SHORT EXERCISE: Condense the paragraph in the mailing list message below that begins "I think the problem of false positives" into a shorter version that keeps its main points.

SOURCE EXCERPT:
From: Charles Lindsey (chl@clerew.man.ac.uk)
Date: Fri Jun 04 2004 - 05:32:06 CDT
In <Pine.LNX.4.21.0406031550220.13923-100000@deathstar.prodigy.com> Usenet News Support <support@deathstar.prodigy.com> writes:
>On Thu, 3 Jun 2004, Charles Lindsey wrote:
>Since the list is once again not accepting my messages, feel free to quote
>this. The damn list is required to be open, I don't know why it
>isn't! Sometimes it works, more often it doesn't.
Ah! Now we know how to get a message past the Lanfield filter. Just
include a paragraph complaining about the filter. I have several other messages
that Bill CCed to me and have not appeared on the List, so I have copied
them below, with my responses.
[Bruce: When you spoke to Kent on the telephone, did you enquire about his
strange filtering strategies, or did you just concentrate on getting his
machine turned on again?]
>> OK, so that is now the official text, except that I have added one word
>> "can":
>>
>> It would be wiser for any followup agents which can detect apparent non-
>> standard back-references such as "Re(2): ", "Sv: ", etc. to refrain
>> from prepending anything further, but other attempts to mend that
>> problem are likely to do more harm than good.
>I offer again the suggestion that a back reference (or potential BR) be
>defined as "any sequence of non-blank characters ending in a colon and
>followed by a blank." That would give some false positives, they clearly
>don't hurt if Re: is not added as long as the References header is
>present, and will detect all examples I've seen in this list so far.
I think the problem of false positives would be too severe. But there is
nothing to stop some reading agent implementor trying it if he wants to.
Just that we don't want to place him in the position where he thinks he is
"expected" to do more than "Re: ".
Here are the other texts that I received from Bill, but which don't appear
to have made it to the List.
>Date: Thu, 3 Jun 2004 13:02:55 -0400 (EDT)
>From: Usenet News Support <support@deathstar.prodigy.com>
>Reply-To: News Support <news@sbcis.sbc.com>
>To: Charles Lindsey <chl@clerew.man.ac.uk>
>cc: usenet-format@landfield.com
>Subject: Re: Back-references and USEAGE
>
>On Fri, 21 May 2004, Charles Lindsey wrote:
>
>> >I don't think there's really any call for the word 'perverse' there...
>a
>> >Subject-header starting with "Re: " is perfectly legitimate, after all.

DATASET RECORDS:
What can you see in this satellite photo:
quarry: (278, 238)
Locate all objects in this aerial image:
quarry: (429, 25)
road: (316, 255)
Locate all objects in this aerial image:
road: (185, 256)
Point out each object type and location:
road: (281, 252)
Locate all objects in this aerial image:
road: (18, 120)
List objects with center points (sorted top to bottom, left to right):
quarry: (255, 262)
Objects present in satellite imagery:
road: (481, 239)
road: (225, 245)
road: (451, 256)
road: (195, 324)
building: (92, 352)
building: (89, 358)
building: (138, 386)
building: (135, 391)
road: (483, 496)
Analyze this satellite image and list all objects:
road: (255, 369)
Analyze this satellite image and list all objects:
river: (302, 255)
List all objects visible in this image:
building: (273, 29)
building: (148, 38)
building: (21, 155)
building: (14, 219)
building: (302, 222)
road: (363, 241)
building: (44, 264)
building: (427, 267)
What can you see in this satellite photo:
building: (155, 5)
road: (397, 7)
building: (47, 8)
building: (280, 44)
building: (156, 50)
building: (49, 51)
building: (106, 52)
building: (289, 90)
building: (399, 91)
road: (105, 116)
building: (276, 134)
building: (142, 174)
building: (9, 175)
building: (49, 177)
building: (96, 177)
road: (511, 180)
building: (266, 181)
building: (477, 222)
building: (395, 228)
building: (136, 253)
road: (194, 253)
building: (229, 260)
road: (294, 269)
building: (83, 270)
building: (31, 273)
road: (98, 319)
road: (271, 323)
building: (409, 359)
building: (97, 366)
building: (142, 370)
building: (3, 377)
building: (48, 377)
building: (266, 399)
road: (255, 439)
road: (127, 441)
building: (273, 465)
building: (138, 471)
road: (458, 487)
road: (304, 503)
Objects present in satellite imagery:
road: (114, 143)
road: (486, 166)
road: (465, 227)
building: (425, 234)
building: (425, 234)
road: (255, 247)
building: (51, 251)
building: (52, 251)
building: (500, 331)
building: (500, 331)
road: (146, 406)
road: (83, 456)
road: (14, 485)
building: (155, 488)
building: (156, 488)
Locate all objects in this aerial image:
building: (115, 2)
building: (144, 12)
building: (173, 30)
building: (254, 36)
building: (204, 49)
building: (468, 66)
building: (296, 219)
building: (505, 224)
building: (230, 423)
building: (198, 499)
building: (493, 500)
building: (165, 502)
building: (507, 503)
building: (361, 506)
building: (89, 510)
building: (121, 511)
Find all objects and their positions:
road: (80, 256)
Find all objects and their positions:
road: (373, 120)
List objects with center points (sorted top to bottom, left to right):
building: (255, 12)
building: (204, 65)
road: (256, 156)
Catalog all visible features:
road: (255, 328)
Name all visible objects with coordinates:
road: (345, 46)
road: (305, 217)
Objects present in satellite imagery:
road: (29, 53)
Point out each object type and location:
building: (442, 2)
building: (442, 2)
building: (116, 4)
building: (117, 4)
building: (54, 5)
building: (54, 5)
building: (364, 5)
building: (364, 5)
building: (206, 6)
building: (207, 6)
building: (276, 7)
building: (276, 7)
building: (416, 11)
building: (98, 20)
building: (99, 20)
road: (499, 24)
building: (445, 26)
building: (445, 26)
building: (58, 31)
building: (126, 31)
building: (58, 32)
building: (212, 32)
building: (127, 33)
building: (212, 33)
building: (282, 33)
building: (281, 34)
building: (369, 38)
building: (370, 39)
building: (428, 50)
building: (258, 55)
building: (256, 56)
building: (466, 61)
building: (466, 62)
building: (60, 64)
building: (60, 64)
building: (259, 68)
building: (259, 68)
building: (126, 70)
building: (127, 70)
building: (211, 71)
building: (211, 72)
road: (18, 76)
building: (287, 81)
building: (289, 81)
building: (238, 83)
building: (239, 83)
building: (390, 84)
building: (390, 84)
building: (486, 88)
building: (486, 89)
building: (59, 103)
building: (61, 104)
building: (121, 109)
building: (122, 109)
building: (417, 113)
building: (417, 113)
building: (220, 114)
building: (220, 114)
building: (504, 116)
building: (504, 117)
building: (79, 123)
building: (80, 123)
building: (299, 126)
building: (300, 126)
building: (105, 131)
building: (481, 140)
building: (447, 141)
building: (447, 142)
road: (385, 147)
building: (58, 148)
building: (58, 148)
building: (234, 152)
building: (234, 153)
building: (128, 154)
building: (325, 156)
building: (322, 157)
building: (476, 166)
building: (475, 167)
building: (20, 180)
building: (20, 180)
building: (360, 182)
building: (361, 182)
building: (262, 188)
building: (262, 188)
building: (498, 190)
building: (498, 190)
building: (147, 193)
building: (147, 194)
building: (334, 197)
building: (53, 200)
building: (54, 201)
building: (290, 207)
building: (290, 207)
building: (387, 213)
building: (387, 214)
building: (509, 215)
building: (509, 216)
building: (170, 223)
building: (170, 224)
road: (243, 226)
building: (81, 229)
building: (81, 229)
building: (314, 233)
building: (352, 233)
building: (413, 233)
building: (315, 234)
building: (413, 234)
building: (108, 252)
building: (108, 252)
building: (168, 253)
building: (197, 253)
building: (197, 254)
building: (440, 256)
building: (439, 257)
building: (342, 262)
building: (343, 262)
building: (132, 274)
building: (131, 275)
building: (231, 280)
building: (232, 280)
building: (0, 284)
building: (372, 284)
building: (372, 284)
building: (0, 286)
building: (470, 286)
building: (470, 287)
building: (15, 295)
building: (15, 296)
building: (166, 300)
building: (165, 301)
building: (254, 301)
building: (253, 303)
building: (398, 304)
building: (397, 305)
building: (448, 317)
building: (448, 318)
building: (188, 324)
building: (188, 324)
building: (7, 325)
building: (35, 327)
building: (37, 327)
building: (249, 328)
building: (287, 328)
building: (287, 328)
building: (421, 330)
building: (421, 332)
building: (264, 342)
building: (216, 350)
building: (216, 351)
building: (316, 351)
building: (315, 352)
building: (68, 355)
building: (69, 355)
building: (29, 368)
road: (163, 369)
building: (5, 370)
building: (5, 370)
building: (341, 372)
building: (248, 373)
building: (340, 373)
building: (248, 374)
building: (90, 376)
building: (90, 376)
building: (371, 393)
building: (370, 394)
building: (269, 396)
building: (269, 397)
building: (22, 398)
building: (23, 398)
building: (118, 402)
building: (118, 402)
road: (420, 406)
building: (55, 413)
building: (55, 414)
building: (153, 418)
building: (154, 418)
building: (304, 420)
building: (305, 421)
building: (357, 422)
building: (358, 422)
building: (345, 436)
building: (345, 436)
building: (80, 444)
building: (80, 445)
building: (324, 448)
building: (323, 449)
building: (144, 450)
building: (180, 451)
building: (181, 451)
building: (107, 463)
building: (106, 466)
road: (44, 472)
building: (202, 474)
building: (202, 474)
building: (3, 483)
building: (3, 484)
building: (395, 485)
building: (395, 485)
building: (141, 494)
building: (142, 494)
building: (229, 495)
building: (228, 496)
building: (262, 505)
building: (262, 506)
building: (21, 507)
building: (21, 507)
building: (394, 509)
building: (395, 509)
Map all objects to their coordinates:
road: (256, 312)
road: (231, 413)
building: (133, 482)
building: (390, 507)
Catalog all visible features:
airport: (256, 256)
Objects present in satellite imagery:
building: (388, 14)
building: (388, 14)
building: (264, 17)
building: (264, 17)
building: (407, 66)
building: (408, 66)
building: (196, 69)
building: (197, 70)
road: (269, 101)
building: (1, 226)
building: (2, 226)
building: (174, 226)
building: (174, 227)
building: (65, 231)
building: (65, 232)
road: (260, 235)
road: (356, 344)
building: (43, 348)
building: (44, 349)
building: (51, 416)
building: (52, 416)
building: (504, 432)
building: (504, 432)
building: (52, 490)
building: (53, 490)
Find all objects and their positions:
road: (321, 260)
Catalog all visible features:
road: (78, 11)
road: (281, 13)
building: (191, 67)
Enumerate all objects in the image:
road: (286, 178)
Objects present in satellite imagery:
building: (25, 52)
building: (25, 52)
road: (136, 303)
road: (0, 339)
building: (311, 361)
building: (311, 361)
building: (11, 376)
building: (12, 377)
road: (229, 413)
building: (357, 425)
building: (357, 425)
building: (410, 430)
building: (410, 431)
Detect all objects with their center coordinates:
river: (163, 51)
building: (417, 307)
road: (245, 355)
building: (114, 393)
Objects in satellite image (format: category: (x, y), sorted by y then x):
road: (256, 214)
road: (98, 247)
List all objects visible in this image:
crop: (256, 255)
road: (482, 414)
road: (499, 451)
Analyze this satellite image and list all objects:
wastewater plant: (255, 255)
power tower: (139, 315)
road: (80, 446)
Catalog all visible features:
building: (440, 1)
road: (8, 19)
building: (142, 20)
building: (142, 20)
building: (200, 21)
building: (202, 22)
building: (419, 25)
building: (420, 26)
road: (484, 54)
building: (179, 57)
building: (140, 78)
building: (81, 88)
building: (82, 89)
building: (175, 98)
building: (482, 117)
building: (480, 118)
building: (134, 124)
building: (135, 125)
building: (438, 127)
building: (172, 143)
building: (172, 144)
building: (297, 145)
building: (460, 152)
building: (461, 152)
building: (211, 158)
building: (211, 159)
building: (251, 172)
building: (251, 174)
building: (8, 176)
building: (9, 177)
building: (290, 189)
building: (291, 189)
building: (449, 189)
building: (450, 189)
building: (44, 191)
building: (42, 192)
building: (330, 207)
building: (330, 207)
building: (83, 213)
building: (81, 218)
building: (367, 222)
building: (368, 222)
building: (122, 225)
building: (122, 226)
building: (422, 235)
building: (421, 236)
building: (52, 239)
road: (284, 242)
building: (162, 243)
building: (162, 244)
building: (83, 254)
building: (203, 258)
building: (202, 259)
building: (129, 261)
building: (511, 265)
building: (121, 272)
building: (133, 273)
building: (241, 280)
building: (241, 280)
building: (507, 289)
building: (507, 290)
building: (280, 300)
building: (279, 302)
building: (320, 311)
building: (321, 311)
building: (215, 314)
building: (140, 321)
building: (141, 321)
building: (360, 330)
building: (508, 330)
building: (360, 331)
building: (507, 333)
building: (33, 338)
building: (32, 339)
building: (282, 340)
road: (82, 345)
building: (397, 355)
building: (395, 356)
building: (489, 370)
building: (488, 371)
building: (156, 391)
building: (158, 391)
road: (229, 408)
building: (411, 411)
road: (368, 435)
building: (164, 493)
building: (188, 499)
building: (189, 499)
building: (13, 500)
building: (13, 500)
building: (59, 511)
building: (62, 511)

TASK RESPONSE: False positives would be too serious a problem. Any reading agent implementor may still try the suggested approach, but implementors shouldn't be led to believe they are expected to do more than add "Re: ".